Before getting into the meat of today’s post I want to wish luck to all the others out there participating in NaNoWriMo this year. I wrote about 2,800 words yesterday and, once I finish this blog post, will work on my writing for this evening. I hope the writing is going well for all my fellow NaNoers (though I must confess, given that the daily minimum to hit 50,000 in November is less than two hundred words more than the daily minimum I’ve set for myself already, the shine has come off the challenge a bit and it doesn’t feel quite so daunting).
The science fiction subgenre of cyberpunk took the mid-to-late 1980s by storm following the publication of William Gibson‘s Neuromancer. Many writers have spoken at length on what cyberpunk is and why is struck a chord with the 1980s counter-cultural movement. In the years since cyberpunk has become integrated into the vast continuum of science fiction and its tropes have become part and parcel of many types of science fiction.
I consider my current work in progress a piece of cyberpunk fiction, though as with any subgenre born nearly thirty years ago there have been so many permutations that I wouldn’t dare call it PURE cyberpunk. But at its core The Selenian Quarantine is thematically a work of cyberpunk.
Being born in the mid-80s–indeed, Neuromancer’s publication came more than a year before my birth–I was never really exposed directly to the culture that spawned the punk movement and with which the book, and ensuing genre born around it, resonated so thoroughly. Nonetheless I consider Gibson, Sterling, Rucker and the other cyberpunks to be massive influences on my writing right alongside the traditional big three of science fiction.
The singular “flaw” of cyberpunk, as I see it, is the fact that given its near-future time frame and extrapolation of current technologies into that future, we very quickly diverged from the technological paths taken in those early works. Today’s iPhone seems more powerful than the decks of Gibson’s Sprawl Trilogy, though lacking of course the immersive cyberspace environment. That is in no way an indictment of Gibson’s work, indeed much of the technology and lingo we have today was born out of trying to create real world applications of the technologies he envisioned nearly thirty years ago.

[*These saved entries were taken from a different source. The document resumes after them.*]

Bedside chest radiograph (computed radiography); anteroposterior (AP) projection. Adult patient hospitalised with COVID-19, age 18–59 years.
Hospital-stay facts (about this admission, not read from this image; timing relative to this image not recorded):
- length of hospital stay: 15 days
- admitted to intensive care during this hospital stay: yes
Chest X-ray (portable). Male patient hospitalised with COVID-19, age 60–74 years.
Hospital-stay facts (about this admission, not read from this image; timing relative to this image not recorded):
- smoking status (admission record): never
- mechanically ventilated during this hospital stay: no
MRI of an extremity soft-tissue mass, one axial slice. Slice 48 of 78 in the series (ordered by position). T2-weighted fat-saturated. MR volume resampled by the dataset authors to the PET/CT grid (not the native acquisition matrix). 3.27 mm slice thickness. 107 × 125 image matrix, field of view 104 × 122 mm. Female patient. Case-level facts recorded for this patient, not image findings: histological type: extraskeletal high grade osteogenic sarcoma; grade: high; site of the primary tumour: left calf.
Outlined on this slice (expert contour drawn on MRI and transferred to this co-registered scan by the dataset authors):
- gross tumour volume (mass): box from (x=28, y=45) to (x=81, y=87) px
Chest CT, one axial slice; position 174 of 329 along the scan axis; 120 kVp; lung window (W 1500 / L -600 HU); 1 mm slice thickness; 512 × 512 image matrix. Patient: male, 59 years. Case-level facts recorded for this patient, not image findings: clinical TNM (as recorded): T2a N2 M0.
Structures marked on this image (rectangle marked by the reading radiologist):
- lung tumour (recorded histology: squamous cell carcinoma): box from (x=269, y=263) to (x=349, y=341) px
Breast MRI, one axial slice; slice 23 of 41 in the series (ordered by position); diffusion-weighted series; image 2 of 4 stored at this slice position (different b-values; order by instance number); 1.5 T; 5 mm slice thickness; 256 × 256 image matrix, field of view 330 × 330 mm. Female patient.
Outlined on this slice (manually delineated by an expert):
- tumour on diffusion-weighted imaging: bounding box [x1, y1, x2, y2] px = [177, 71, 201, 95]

But given this flaw, people often ask if cyberpunk can be relevant in today’s world. I say yes, yes it can and indeed it is. Not necessarily because of the technological future it builds for us–after all, what science fiction author can ever be said to get the future exactly right?–but rather because of the themes it explores. 1980s America was a corporate smorgasbord during the Reagan/Bush Sr. years. 2000s America was a corporate smorgasbord during the Bush Jr./Obama years, culminating in our more modern case with the spectacular collapse of our financial markets late in the decade.
With occupy protests across the nation, people in the top 1% basically doing their best Marie Antoinette impression from the rooftops of their skyrises (let them eat cake!), and a growing distrust of both multinational corporations and an ever bloating government, one can’t help but imagine the cultural forces that shaped the 1960s and 1970s and led to the rise of the punk movement are once again on the move.
Likewise the Great Recession mirrors the gas shortages of the 1970s and the general feeling of malaise and decline–American exceptionalism was no more, our noses were bloodied and we seemed powerless to stop the bleeding–is as palpable today as it was during the Carter years. America seems on a crash course with its own downfall, as it was then, and that is almost exactly the cultural zeitgeist that spawned the punk movement that latched on to the work of an unassuming debut novelist born in South Carolina.
The lessons cyberpunk taught us then are just as relevant and revelatory today. The world seems to function in cycles, and though the economic success of the 1990s tended to push aside cyberpunk and replace it with a less dystopic post-cyberpunk and downright optimistic cyberprep, it appears we are cycling back to a low-point. Punk rises again.
In suffering we find creation, and cyberpunk is a manifestation of the suffering we all feel. Though steeped in the technological extrapolation that is its trademark, at its core cyberpunk is the story of human suffering in a world that has gone to shit. It is a story of people abandoned by the world, forced to find a way to eke out a life in a world that is at best apathetic about them, and at worst downright hostile toward them.
Those are themes I think many of us can relate to in these times.